Hardware design source files:
+--

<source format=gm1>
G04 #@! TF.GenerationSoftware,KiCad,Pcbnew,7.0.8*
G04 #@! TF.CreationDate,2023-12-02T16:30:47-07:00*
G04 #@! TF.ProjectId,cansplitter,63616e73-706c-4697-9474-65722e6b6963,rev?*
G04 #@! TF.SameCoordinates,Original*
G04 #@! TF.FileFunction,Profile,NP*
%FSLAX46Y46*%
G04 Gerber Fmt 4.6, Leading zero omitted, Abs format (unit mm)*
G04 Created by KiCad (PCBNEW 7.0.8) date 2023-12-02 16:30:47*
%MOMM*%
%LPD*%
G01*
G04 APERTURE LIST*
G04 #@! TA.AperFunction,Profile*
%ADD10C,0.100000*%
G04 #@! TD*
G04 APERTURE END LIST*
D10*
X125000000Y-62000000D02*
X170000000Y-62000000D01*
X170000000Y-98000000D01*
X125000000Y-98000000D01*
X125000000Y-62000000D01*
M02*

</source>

+--

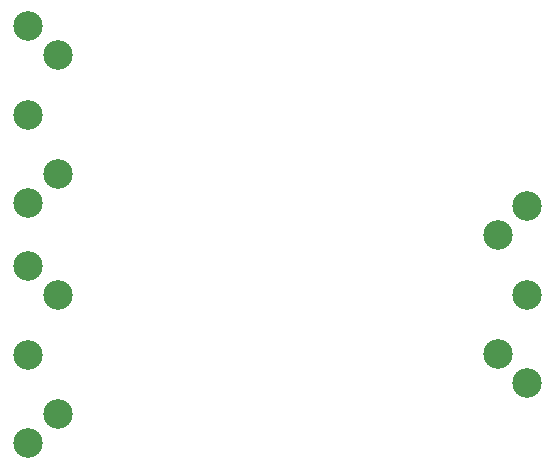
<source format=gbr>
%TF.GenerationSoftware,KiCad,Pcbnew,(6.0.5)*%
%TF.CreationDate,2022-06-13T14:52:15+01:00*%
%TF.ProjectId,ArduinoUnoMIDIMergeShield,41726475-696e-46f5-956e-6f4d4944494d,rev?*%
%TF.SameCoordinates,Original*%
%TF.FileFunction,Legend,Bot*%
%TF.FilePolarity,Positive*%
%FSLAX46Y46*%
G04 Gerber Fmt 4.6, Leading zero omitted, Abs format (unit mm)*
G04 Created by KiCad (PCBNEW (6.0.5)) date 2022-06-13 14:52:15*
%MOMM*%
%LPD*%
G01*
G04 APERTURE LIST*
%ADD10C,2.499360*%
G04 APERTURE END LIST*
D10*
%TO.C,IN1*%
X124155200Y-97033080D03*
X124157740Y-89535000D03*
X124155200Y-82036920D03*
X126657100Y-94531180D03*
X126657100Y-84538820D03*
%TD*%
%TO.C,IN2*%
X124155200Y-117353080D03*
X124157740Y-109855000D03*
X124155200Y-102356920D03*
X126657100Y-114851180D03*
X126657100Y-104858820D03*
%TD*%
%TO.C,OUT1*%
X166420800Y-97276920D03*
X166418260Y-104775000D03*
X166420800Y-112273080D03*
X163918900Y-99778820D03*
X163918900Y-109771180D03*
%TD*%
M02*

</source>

+--

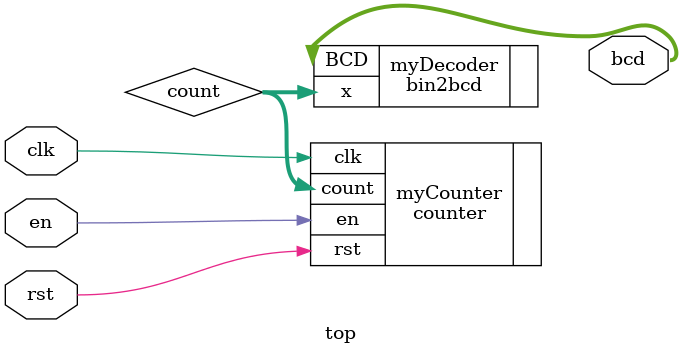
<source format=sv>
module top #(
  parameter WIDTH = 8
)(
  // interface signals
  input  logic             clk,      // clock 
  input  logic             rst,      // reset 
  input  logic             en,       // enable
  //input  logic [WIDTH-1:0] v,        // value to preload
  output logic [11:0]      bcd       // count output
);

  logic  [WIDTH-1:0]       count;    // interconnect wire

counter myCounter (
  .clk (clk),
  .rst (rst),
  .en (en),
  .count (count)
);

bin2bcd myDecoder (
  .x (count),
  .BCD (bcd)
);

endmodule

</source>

+--

● Written task
What lines in the records contain the word "format"? Return each one.

● Exercise result
<source format=gm1>
G04 Gerber Fmt 4.6, Leading zero omitted, Abs format (unit mm)*
<source format=gbr>
G04 Gerber Fmt 4.6, Leading zero omitted, Abs format (unit mm)*
<source format=sv>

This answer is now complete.